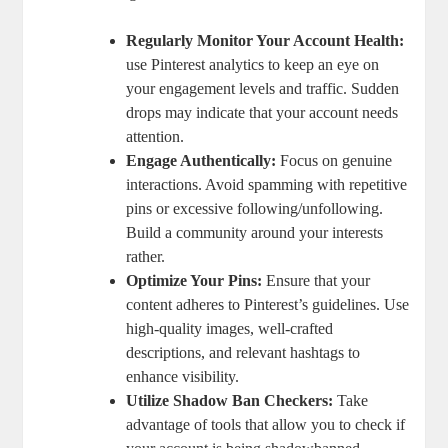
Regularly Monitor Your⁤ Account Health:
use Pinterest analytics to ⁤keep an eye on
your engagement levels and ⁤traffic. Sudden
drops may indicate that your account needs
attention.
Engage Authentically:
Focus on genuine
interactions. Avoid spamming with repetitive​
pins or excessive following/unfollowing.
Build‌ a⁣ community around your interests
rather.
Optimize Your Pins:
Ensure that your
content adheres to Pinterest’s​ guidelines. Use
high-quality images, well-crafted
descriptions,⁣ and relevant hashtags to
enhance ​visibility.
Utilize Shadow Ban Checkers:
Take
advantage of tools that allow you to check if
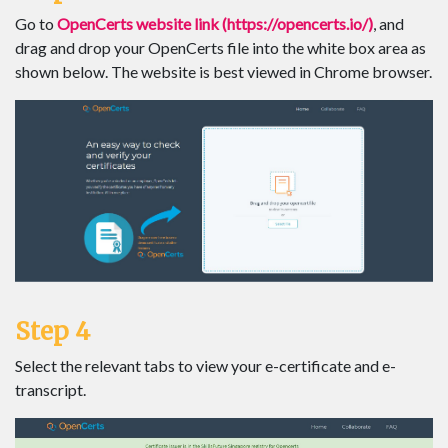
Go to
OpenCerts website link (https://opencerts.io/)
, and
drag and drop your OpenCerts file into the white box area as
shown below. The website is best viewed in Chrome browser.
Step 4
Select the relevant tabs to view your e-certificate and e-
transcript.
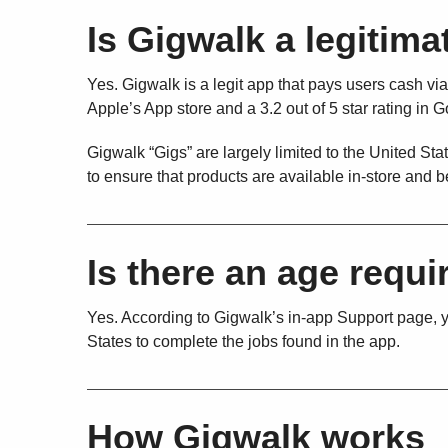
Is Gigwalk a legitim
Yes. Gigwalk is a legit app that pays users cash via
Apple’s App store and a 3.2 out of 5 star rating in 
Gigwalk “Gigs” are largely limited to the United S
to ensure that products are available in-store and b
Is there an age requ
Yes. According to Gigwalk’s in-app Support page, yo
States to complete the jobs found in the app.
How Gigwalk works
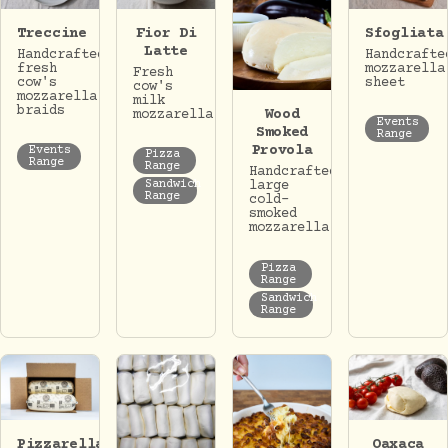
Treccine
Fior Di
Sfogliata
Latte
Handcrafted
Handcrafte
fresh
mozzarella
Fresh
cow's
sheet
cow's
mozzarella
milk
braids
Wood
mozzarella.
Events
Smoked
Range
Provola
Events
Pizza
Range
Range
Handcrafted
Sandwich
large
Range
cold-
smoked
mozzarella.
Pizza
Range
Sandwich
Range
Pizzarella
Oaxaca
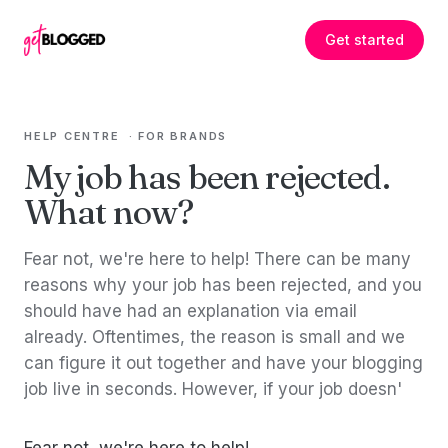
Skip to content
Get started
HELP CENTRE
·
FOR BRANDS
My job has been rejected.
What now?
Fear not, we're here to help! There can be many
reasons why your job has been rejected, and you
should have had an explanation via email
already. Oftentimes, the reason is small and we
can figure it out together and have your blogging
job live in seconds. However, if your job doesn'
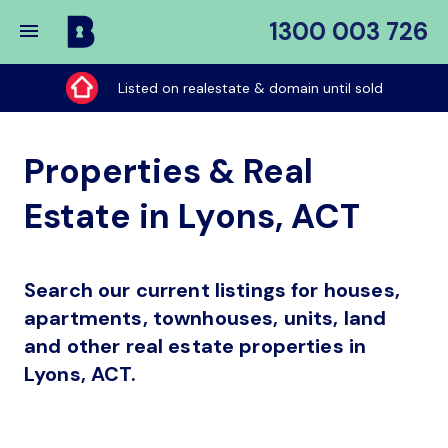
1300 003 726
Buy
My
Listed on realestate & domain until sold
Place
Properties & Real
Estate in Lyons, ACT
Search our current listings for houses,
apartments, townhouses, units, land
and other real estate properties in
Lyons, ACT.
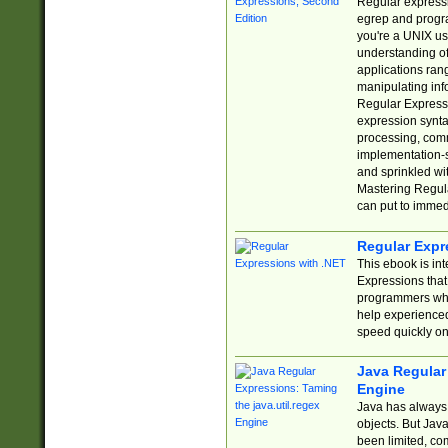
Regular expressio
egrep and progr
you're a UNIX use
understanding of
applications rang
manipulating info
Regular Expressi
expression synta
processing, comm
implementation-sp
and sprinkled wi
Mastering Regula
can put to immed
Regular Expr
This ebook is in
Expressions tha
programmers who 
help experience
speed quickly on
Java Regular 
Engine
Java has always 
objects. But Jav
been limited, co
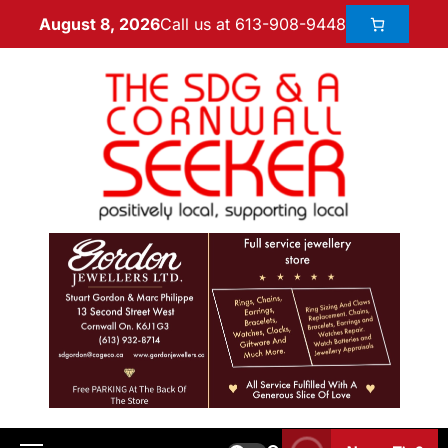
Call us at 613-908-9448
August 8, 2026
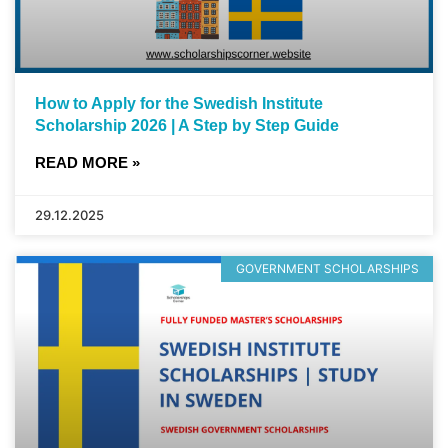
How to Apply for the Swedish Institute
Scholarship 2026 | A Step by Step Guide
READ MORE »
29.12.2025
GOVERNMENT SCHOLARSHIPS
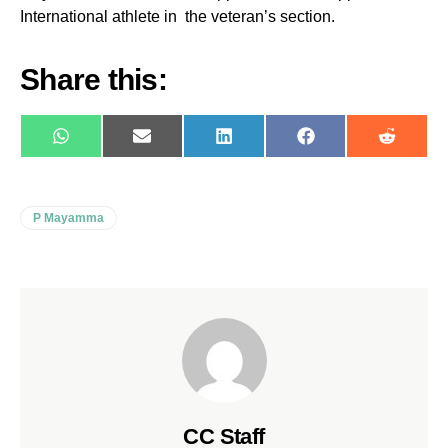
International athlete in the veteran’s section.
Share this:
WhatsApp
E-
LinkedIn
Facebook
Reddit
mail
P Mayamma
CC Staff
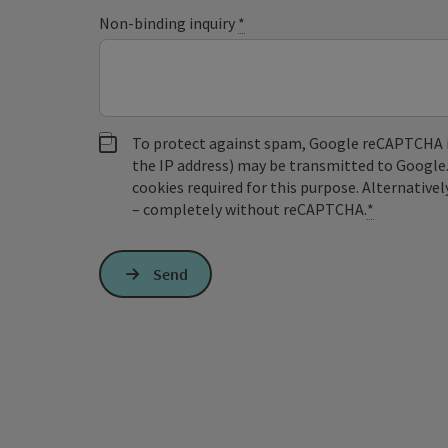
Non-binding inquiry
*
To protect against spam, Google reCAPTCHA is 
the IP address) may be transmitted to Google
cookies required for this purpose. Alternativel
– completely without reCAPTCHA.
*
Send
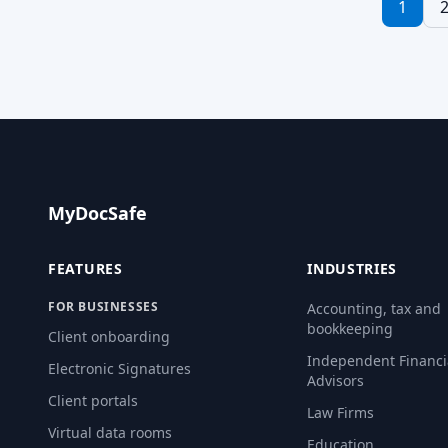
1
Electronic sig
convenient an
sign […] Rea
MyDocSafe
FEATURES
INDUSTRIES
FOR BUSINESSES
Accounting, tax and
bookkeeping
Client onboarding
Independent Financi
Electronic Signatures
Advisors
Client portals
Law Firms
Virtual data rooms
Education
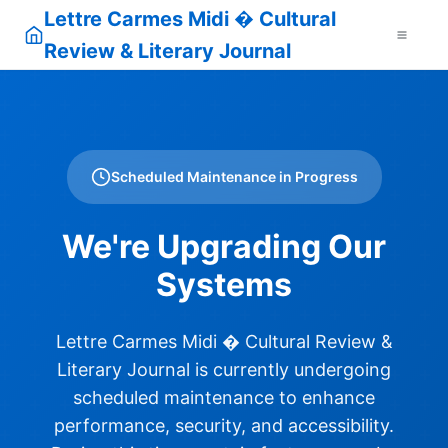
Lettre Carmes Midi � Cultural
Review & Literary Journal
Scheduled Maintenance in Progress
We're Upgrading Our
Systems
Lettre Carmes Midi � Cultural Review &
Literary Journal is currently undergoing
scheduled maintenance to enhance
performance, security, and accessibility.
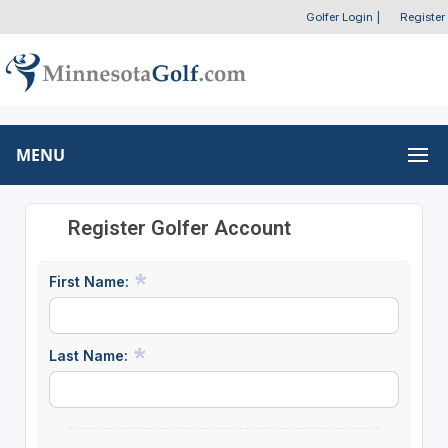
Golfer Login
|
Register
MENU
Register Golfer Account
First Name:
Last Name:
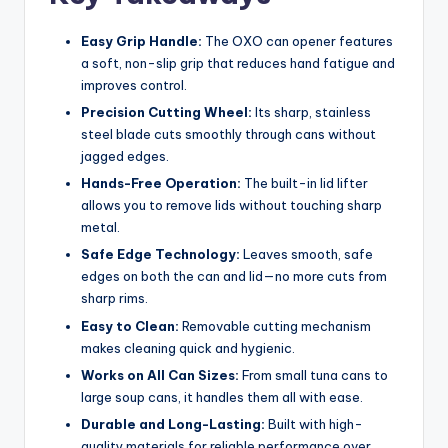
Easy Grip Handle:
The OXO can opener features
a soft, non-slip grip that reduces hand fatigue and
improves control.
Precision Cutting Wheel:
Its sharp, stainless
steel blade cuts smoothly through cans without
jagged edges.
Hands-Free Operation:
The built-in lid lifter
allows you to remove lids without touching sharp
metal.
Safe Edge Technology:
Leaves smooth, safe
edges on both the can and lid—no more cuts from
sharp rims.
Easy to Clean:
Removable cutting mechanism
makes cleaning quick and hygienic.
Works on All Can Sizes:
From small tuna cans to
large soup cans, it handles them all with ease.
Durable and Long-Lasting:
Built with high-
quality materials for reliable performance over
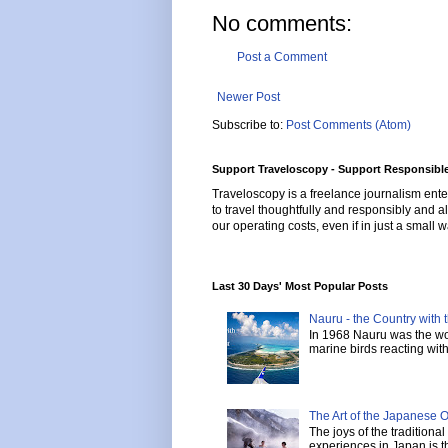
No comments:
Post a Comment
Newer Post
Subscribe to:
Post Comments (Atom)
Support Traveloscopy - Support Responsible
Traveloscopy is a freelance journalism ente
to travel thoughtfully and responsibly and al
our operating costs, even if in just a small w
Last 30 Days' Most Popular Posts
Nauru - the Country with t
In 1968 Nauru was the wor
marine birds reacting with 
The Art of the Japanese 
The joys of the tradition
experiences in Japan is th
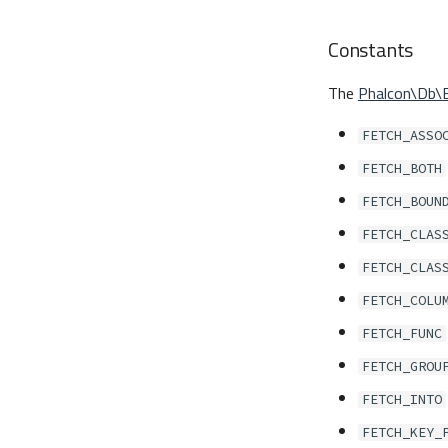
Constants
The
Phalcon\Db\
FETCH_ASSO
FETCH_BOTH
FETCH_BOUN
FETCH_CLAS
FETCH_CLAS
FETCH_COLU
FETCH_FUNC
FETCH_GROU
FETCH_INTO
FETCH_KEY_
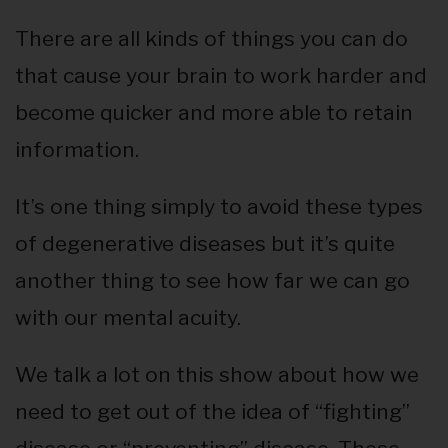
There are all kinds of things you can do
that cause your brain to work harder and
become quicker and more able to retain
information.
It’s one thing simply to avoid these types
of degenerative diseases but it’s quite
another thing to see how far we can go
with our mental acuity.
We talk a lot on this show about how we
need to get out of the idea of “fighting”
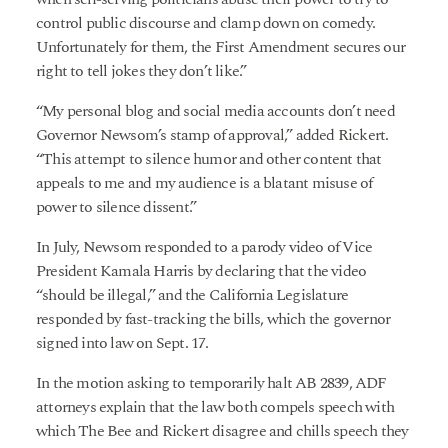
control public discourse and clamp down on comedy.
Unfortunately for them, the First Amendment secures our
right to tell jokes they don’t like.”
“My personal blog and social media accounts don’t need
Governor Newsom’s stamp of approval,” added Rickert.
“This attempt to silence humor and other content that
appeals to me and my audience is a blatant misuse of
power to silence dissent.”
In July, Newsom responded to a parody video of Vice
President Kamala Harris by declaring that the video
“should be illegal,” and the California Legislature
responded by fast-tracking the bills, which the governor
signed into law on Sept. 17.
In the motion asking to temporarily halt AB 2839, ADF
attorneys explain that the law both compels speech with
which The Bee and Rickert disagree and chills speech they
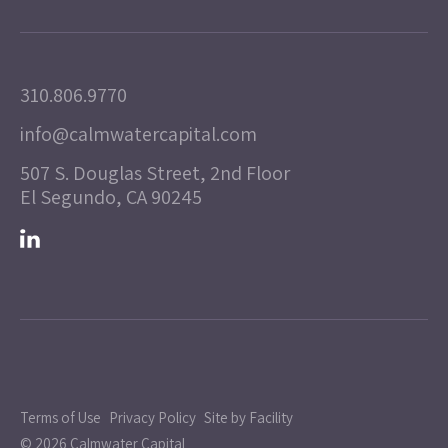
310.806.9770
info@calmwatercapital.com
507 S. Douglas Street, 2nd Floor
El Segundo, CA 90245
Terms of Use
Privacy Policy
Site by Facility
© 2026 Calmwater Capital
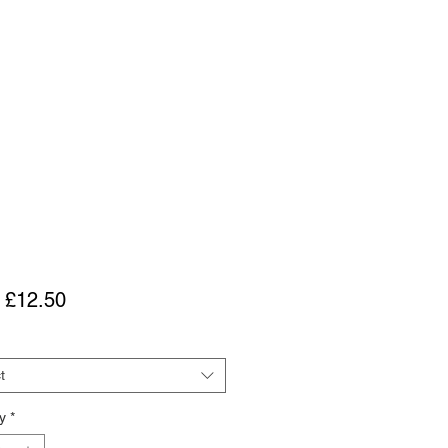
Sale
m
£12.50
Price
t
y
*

■ ■ ■ ■ ■ ■ ■

About this exercise
When you copy the listing, keep every line exactly as it is but leave out all images.

Solution to the problem
Regularly Monitor Your⁤ Account Health:
use Pinterest analytics to ⁤keep an eye on
your engagement levels and ⁤traffic. Sudden
drops may indicate that your account needs
attention.
Engage Authentically:
Focus on genuine
interactions. Avoid spamming with repetitive​
pins or excessive following/unfollowing.
Build‌ a⁣ community around your interests
rather.
Optimize Your Pins:
Ensure that your
content adheres to Pinterest’s​ guidelines. Use
high-quality images, well-crafted
descriptions,⁣ and relevant hashtags to
enhance ​visibility.
Utilize Shadow Ban Checkers:
Take
advantage of tools that allow you to check if
Go to
OpenCerts website link (https://opencerts.io/)
, and
drag and drop your OpenCerts file into the white box area as
shown below. The website is best viewed in Chrome browser.
Step 4
Select the relevant tabs to view your e-certificate and e-
transcript.
Is Gigwalk a legitim
Yes. Gigwalk is a legit app that pays users cash via
Apple’s App store and a 3.2 out of 5 star rating in 
Gigwalk “Gigs” are largely limited to the United S
to ensure that products are available in-store and b
Is there an age requ
Yes. According to Gigwalk’s in-app Support page, yo
States to complete the jobs found in the app.
How Gigwalk works
Treccine
Fior Di
Sfogliata
Latte
Handcrafted
Handcrafte
fresh
mozzarella
Fresh
cow's
sheet
cow's
mozzarella
milk
braids
Wood
mozzarella.
Events
Smoked
Range
Provola
Events
Pizza
Range
Range
Handcrafted
Sandwich
large
Range
cold-
smoked
mozzarella.
Pizza
Range
Sandwich
Range
Pizzarella
Oaxaca
Skip to content
Get started
HELP CENTRE
·
FOR BRANDS
My job has been rejected.
What now?
Fear not, we're here to help! There can be many
reasons why your job has been rejected, and you
should have had an explanation via email
already. Oftentimes, the reason is small and we
can figure it out together and have your blogging
job live in seconds. However, if your job doesn'
1300 003 726
Buy
My
Listed on realestate & domain until sold
Place
Properties & Real
Estate in Lyons, ACT
Search our current listings for houses,
apartments, townhouses, units, land
and other real estate properties in
Lyons, ACT.
Regular expressio
egrep and progr
you're a UNIX use
understanding of
applications rang
manipulating info
Regular Expressi
expression synta
processing, comm
implementation-sp
and sprinkled wi
Mastering Regula
can put to immed
Regular Expr
This ebook is in
Expressions tha
programmers who 
help experience
speed quickly on
Java Regular 
Engine
Java has always 
objects. But Jav
been limited, co
Call us at 613-908-9448
August 8, 2026
How to Apply for the Swedish Institute
Scholarship 2026 | A Step by Step Guide
READ MORE »
29.12.2025
GOVERNMENT SCHOLARSHIPS
International athlete in the veteran’s section.
Share this:
WhatsApp
E-
LinkedIn
Facebook
Reddit
mail
P Mayamma
CC Staff
Non-binding inquiry
*
To protect against spam, Google reCAPTCHA is 
the IP address) may be transmitted to Google
cookies required for this purpose. Alternativel
– completely without reCAPTCHA.
*
Send
1
Electronic sig
convenient an
sign […] Rea
MyDocSafe
FEATURES
INDUSTRIES
FOR BUSINESSES
Accounting, tax and
bookkeeping
Client onboarding
Independent Financi
Electronic Signatures
Advisors
Client portals
Law Firms
Virtual data rooms
Education
Lettre Carmes Midi � Cultural
Review & Literary Journal
Scheduled Maintenance in Progress
We're Upgrading Our
Systems
Lettre Carmes Midi � Cultural Review &
Literary Journal is currently undergoing
scheduled maintenance to enhance
performance, security, and accessibility.
Golfer Login
|
Register
MENU
Register Golfer Account
First Name:
Last Name:
Easy Grip Handle:
The OXO can opener features
a soft, non-slip grip that reduces hand fatigue and
improves control.
Precision Cutting Wheel:
Its sharp, stainless
steel blade cuts smoothly through cans without
jagged edges.
Hands-Free Operation:
The built-in lid lifter
allows you to remove lids without touching sharp
metal.
Safe Edge Technology:
Leaves smooth, safe
edges on both the can and lid—no more cuts from
sharp rims.
Easy to Clean:
Removable cutting mechanism
makes cleaning quick and hygienic.
Works on All Can Sizes:
From small tuna cans to
large soup cans, it handles them all with ease.
Durable and Long-Lasting:
Built with high-
quality materials for reliable performance over
No comments:
Post a Comment
Newer Post
Subscribe to:
Post Comments (Atom)
Support Traveloscopy - Support Responsible
Traveloscopy is a freelance journalism ente
to travel thoughtfully and responsibly and al
our operating costs, even if in just a small w
Last 30 Days' Most Popular Posts
Nauru - the Country with t
In 1968 Nauru was the wor
marine birds reacting with 
The Art of the Japanese 
The joys of the tradition
experiences in Japan is th
Constants
The
Phalcon\Db\
FETCH_ASSO
FETCH_BOTH
FETCH_BOUN
FETCH_CLAS
FETCH_CLAS
FETCH_COLU
FETCH_FUNC
FETCH_GROU
FETCH_INTO
FETCH_KEY_
There are all kinds of things you can do
that cause your brain to work harder and
become quicker and more able to retain
information.
It’s one thing simply to avoid these types
of degenerative diseases but it’s quite
another thing to see how far we can go
with our mental acuity.
We talk a lot on this show about how we
need to get out of the idea of “fighting”
control public discourse and clamp down on comedy.
Unfortunately for them, the First Amendment secures our
right to tell jokes they don’t like.”
“My personal blog and social media accounts don’t need
Governor Newsom’s stamp of approval,” added Rickert.
“This attempt to silence humor and other content that
appeals to me and my audience is a blatant misuse of
power to silence dissent.”
In July, Newsom responded to a parody video of Vice
President Kamala Harris by declaring that the video
“should be illegal,” and the California Legislature
responded by fast-tracking the bills, which the governor
signed into law on Sept. 17.
In the motion asking to temporarily halt AB 2839, ADF
attorneys explain that the law both compels speech with
which The Bee and Rickert disagree and chills speech they
310.806.9770
info@calmwatercapital.com
507 S. Douglas Street, 2nd Floor
El Segundo, CA 90245
Terms of Use
Privacy Policy
Site by Facility
© 2026 Calmwater Capital
Sale
m
£12.50
Price
t
y
*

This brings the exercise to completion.